Git Version Control with Jupyter Notebooks
Version Control is a vital part data science workflows. Between multiple experiments it is essential to know what changed and which updates were made by which team member. Unfortunately the default jupyter setup is severely lacking in this regard.
Jupyter notebooks are stored in Json
Format, as a result this makes it difficult to see diffs on notebooks and do code reviews on a team level. To solve this issue we will be storing notebooks in both .ipynb
and .Rmd
(r-markdown format). This will enable us to do diffs as well as merges, since .Rmd
is just a text file.
An Intro to R-Markdown and advantages over plain markdown
R-Markdown is the same as markdown format with added advantage that you can make publishing worthy pdf/word-doc (and other formats) from it. As such if your notebook is stored as a .Rmd
format you can not only verson control it but also convert it into a paper publishing format.
More info about R-Markdown can be found here. Also if you intend to write a book using R-Markdown then check the R bookdown package. It allows you write a book using markdown+code+outputs.
Ways to save in multiple formats
- Jupyter Hooks and git hooks
- Jupytext and saving as
.Rmd
Why we choose Jupytext despite 1st method being easier to setup?
Well 1st method only saves it as code while Jupytext saves it as readme, so it will render well in github and keep your documentation intact.
Install and setup Jupytext
You need to perform this on all systems who will use the git repo with notebooks. That means all your teammates must have jupytext configured.
We use Jupytext library (https://github.com/mwouts/jupytext)
pip install jupytext --upgrade
- Next generate a Jupyter config, if you don’t have one yet, with
jupyter notebook --generate-config
- edit
.jupyter/jupyter_notebook_config.py
and append the following:
c.NotebookApp.contents_manager_class="jupytext.TextFileContentsManager"
c.ContentsManager.default_jupytext_formats = ".ipynb,.Rmd"
- and restart Jupyter, i.e. run
jupyter notebook
Note: .jupyter
is mostly present in your home directory.
- Open an existing notebook or create a new one.
- Disable Jupyter’s autosave to do round-trip editing, just add the following in the top cell and execute.
%autosave 0
- You can edit the
.Rmd
file in Jupyter as well as text editors, and this can be used to check version control changes.
Possible Git Workflows (2 Ways)
1. Saving only the Rmd file
We will remove .ipynb
files and make a small change to .Rmd
file.
ipynb
files have all the output in their json source, as such these when stored in source control add huge changes in diff even when the actual change is very small. Also they have all the images/plots encoded as strings so it is heavy on source control. As such you can just check-in the Rmd file into source control.
To do that in your .gitignore
file add the below line in a new-line.
*.ipynb
Note: All your teammates also need to do this so that they don’t commit ipynb
files into git.
In case you have checked in ipynb
files already then remove them from source control after checking in the .Rmd
files.
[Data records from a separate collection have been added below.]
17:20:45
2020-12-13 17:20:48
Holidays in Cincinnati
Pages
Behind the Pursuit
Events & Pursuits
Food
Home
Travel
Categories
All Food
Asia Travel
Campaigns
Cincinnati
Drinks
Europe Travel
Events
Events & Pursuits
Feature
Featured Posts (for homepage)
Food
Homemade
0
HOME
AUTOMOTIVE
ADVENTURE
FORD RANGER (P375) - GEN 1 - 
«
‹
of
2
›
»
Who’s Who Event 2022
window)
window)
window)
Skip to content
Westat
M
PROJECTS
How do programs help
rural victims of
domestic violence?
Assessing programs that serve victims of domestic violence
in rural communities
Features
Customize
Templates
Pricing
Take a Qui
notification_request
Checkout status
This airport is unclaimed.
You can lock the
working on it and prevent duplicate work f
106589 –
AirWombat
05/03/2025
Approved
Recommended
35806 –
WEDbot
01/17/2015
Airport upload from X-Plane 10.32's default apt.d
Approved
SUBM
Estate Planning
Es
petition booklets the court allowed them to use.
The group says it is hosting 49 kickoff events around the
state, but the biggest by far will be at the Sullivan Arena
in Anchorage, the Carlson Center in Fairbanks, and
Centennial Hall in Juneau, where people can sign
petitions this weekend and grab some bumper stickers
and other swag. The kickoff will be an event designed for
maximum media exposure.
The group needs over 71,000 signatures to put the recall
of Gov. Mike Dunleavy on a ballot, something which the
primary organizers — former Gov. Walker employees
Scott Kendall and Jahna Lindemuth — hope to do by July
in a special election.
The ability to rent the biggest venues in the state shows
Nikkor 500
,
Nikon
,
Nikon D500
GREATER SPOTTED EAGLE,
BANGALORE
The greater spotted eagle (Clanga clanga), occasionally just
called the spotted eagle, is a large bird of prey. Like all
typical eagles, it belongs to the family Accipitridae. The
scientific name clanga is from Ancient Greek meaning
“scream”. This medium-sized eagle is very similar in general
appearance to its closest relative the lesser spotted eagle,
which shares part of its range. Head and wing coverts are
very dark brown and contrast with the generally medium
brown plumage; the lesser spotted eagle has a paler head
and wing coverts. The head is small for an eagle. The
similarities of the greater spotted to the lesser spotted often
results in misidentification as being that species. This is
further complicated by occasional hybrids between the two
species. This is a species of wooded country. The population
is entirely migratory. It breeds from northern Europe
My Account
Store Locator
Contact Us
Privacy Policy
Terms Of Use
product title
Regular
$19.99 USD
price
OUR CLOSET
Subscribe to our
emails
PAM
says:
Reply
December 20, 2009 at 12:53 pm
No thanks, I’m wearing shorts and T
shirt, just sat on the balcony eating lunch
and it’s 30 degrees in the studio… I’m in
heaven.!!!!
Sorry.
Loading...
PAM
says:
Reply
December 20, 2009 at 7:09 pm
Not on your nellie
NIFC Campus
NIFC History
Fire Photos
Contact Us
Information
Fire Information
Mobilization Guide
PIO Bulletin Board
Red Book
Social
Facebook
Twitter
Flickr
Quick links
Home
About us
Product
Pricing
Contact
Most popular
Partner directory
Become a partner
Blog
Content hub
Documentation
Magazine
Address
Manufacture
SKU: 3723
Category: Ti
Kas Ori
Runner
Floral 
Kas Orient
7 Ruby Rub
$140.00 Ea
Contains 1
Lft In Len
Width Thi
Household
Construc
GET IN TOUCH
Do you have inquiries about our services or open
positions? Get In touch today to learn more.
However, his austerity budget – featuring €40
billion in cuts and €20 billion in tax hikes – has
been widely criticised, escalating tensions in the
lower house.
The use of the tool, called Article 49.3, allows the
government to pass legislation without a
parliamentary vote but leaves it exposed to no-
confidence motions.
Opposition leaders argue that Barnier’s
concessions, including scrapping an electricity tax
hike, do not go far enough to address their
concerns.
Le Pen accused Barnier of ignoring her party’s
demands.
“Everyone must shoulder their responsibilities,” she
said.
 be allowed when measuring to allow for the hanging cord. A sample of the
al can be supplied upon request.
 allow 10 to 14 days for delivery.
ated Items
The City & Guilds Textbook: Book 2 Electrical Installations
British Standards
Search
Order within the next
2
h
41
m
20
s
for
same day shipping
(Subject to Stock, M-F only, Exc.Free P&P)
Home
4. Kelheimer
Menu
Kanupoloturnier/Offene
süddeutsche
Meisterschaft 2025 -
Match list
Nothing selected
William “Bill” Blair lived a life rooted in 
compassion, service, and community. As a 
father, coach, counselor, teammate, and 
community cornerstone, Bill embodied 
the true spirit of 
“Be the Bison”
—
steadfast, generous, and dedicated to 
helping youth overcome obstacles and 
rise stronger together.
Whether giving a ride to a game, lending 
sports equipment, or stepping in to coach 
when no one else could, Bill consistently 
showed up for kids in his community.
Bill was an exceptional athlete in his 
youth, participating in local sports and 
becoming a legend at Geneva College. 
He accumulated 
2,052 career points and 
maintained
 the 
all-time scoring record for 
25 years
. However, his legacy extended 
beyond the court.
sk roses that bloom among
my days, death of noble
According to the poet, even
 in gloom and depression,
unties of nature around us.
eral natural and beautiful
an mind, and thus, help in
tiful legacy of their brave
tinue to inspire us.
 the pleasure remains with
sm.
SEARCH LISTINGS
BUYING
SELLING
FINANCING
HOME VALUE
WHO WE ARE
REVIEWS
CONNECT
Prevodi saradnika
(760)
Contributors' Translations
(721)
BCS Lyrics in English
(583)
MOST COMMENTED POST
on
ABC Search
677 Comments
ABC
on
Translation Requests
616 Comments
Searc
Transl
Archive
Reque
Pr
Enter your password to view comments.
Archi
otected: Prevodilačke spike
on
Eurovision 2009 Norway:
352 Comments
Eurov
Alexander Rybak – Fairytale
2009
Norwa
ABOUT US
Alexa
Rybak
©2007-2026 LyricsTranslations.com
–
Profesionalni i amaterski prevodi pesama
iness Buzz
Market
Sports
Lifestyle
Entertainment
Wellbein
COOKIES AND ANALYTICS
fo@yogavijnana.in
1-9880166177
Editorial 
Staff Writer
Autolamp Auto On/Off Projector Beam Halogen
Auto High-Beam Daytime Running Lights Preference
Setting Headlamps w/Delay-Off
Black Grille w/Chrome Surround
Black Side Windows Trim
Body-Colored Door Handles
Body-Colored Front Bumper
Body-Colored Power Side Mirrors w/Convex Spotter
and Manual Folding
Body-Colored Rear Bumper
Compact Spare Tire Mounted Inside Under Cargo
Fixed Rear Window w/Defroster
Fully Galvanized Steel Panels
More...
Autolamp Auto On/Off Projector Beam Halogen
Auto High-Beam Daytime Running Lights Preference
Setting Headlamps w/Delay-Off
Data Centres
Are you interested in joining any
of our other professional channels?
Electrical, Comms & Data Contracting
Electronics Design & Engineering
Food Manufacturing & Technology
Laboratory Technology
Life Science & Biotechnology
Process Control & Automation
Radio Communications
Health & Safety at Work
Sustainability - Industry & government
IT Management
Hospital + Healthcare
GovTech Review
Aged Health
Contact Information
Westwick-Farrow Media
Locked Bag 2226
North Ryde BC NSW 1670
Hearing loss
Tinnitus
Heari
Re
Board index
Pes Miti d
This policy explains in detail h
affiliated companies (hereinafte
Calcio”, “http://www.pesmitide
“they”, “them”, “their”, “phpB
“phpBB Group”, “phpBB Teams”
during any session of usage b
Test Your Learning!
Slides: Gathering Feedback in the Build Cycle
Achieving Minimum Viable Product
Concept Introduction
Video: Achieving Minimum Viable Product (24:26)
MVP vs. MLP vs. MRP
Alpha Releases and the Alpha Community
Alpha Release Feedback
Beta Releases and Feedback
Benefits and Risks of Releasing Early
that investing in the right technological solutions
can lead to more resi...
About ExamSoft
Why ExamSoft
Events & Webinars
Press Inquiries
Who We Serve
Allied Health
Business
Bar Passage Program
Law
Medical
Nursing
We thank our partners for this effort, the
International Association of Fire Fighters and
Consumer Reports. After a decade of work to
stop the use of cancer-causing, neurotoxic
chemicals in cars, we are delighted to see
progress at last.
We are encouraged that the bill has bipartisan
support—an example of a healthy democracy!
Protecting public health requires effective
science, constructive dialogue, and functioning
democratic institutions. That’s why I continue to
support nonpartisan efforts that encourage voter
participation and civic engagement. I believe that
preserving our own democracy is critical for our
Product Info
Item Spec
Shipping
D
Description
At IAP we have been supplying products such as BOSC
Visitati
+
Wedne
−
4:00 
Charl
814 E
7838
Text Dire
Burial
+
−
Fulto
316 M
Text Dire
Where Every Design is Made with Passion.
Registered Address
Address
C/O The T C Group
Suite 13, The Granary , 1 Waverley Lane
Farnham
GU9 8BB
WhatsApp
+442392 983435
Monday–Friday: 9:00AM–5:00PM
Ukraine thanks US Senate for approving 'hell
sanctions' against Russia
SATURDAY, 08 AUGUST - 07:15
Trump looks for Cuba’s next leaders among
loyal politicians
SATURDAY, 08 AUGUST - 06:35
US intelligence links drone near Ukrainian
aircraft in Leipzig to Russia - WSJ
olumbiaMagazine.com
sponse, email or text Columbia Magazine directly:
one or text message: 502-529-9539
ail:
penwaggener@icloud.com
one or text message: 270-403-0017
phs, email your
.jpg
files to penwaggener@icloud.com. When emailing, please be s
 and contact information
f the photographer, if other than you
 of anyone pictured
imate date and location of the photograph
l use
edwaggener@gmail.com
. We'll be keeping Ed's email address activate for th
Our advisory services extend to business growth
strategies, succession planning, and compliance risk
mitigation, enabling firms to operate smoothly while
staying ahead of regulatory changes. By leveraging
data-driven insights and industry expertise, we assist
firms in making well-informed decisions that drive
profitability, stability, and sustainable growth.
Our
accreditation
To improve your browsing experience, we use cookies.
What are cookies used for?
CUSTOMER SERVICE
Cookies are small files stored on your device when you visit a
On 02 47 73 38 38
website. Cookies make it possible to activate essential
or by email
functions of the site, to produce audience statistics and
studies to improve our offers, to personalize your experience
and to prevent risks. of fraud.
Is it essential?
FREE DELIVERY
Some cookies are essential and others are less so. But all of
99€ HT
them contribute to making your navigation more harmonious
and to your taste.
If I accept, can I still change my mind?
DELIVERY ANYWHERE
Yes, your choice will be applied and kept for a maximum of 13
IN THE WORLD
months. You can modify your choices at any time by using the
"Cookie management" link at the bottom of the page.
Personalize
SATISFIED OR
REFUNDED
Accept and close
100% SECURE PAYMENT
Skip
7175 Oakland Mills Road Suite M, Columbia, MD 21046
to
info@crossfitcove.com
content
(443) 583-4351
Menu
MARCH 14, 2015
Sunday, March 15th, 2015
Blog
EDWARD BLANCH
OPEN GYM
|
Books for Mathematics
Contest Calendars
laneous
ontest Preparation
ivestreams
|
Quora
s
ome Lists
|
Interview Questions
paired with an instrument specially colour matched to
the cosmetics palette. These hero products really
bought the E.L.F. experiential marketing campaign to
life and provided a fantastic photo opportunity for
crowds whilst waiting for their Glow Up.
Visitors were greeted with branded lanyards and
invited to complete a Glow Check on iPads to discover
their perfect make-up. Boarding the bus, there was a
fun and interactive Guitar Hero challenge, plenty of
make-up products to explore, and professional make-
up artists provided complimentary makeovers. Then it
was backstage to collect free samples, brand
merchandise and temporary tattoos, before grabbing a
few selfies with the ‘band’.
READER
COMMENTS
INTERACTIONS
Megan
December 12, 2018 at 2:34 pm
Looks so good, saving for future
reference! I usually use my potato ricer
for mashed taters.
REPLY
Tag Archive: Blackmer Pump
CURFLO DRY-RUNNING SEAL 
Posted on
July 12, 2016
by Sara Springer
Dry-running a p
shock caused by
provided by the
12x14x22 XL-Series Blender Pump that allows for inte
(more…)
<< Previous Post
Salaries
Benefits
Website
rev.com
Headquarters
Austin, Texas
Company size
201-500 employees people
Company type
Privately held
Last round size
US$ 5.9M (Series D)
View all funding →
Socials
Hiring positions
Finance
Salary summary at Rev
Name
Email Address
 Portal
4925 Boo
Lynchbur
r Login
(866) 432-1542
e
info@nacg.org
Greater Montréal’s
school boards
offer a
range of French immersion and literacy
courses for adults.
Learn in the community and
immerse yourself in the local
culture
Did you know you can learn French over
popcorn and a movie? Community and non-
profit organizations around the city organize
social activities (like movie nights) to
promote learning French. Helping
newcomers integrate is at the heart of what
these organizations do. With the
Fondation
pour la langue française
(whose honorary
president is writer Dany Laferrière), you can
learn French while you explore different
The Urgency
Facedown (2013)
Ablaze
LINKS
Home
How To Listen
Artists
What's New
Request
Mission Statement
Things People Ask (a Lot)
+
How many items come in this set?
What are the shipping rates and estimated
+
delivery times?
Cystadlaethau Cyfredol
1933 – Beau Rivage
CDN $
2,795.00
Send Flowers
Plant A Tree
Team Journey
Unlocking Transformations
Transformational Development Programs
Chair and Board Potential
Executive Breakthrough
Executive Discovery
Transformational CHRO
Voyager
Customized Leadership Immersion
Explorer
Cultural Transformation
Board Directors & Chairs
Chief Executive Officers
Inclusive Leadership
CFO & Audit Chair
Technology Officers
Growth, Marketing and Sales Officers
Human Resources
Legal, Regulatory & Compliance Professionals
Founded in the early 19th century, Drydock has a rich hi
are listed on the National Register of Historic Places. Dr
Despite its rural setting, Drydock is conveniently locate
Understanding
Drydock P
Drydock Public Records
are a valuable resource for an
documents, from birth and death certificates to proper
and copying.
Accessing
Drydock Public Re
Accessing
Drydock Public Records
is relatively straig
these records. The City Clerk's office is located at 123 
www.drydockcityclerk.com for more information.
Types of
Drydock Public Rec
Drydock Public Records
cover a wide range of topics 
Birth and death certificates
To remove files from gitrepo but not from local directory (Refer here)
git rm --cached file1.ipynb
git commit -m "remove file1.ipynb"
Next we make a small change to .Rmd
file.
- Open the
.Rmd
file invi
- On the line that begins with
jupytext_formats: ...
, change it to:
jupytext_formats: ipynb,Rmd:rmarkdown
- Save file and exit
vi
Note: the change to .Rmd
file is needed only once when you create it and push it to git remote for 1st time.
Cloning the repo and create notebook
Once you removed the ipynb
notebooks, when you clone the repo you want to create notebooks. Lets see how.
- Open the
.Rmd
file in jupyter from its file browser. - You can use the
.Rmd
file directly but it will not persist output between sessions, so we are gonna create a jupyter notebook. - Click
File->Save
(Cmd/Ctrl+S). - Close the
.Rmd
file (File->Close and Halt
) - Now open the
ipynb
in Jupyter. - Start editing and saving. Your
.Rmd
file will keep updating itself.
2. Saving both Rmd and Ipynb file
Don’t add .ipynb
to your .gitignore
.
Make a small change to .Rmd
file.
- Open the
.Rmd
file invi
- On the line that begins with
jupytext_formats: ...
, change it to:
jupytext_formats: ipynb,Rmd:rmarkdown
- Save file and exit
vi
Note: the change to .Rmd
file is needed only once when you create it and push it to git remote for 1st time.
In this workflow since you save both so you don’t need to do anything extra while cloning, the .ipynb
will already be available so just start using it after cloning the repo.
Remember to put %autosave 0
in the 1st cell of your notebook and run it always. And since you have disabled autosave so remember saving your notebook frequently.
Updates
- You can use
.Rmd
format only as well. Basically instead of using.ipynb
use.Rmd
. Check-in.Rmd
into git for version control. The disadvantage of this is that your plots/results etc will be removed when you check-in to git since.Rmd
is a text only format. Anyone who downloads your notebook has to run the code to see plots/results.